_Given instruction_: Output the section of the passage between "President of the" and "merged or amalgamated.", inclusive, reproduced word for word.
** begin Selected passage **
Hmm... some enterprising individual ought to start pitching such a thing ... I hope it's already in the works someplace. It would reap a harvest of souls... especially since it would be so nice and fat and thick and full of pictures. The Catholic Encyclopedia is great, but Protestants start in the Word, and so many are sincere, but ignorant of the implications of what they're reading. "But how shall I know...?" (Acts 8:26-39)

* * * * *

But, even as I waffle and waver, hope just insists on reviving. Look at this letter to Bishop Skylstad from Cardinal Castrillon-H (found at Open Book, here):

Congregation for the Clergy

Prot. N. 20060481

The Most Rev. William Skylstad

President of the United States Conference of Catholic Bishops

3211 Fourth Street NE

Washington DC 20017-1194

U.S.A.

Your Excellency,

This Congregation deems it opportune to write to you regarding the closure of parishes in the dioceses of the United States, since in recent times certain dioceses have wrongly applied canon 123 CIC and stating that a parish has been "suppressed" when in reality it has been merged or amalgamated.
** end Selected passage **
** begin Data extract **
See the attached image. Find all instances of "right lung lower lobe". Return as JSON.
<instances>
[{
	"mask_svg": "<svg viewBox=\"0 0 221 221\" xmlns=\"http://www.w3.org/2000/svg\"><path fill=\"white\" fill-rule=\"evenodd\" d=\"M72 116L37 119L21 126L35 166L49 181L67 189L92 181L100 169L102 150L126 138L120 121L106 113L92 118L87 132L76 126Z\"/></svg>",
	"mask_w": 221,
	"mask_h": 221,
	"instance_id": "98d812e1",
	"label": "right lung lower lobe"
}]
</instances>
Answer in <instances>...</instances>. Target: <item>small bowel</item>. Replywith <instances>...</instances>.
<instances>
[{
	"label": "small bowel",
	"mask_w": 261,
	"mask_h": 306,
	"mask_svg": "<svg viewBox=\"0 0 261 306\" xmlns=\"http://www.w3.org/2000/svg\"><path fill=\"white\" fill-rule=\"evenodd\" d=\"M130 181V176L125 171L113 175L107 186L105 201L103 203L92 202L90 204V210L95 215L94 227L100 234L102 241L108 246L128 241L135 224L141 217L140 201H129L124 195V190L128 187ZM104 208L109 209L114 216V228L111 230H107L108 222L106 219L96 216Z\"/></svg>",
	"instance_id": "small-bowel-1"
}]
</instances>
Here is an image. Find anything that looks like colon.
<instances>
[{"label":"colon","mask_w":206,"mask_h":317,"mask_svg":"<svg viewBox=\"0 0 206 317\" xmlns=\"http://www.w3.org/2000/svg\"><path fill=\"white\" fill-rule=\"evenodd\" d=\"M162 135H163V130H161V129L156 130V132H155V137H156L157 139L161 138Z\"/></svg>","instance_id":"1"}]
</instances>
** end Data extract **
** begin Data extract **
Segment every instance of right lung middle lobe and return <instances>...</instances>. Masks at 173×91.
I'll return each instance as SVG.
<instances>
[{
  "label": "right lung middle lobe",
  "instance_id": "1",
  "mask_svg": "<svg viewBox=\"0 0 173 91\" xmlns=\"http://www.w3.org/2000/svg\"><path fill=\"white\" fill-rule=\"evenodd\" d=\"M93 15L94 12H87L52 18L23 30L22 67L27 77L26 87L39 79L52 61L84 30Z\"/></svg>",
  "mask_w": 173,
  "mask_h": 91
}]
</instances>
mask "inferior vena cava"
** end Data extract **
** begin Data extract **
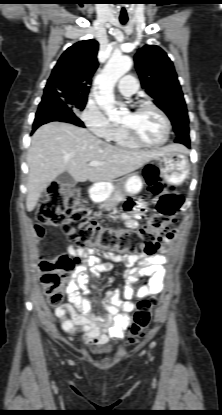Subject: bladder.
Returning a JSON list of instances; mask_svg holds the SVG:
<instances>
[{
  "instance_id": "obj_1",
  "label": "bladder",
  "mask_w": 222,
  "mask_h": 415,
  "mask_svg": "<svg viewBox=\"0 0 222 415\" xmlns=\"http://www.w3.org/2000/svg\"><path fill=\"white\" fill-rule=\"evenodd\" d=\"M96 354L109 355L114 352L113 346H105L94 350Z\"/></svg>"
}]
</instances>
** end Data extract **
_Result for this exercise_:
President of the United States Conference of Catholic Bishops

3211 Fourth Street NE

Washington DC 20017-1194

U.S.A.

Your Excellency,

This Congregation deems it opportune to write to you regarding the closure of parishes in the dioceses of the United States, since in recent times certain dioceses have wrongly applied canon 123 CIC and stating that a parish has been "suppressed" when in reality it has been merged or amalgamated.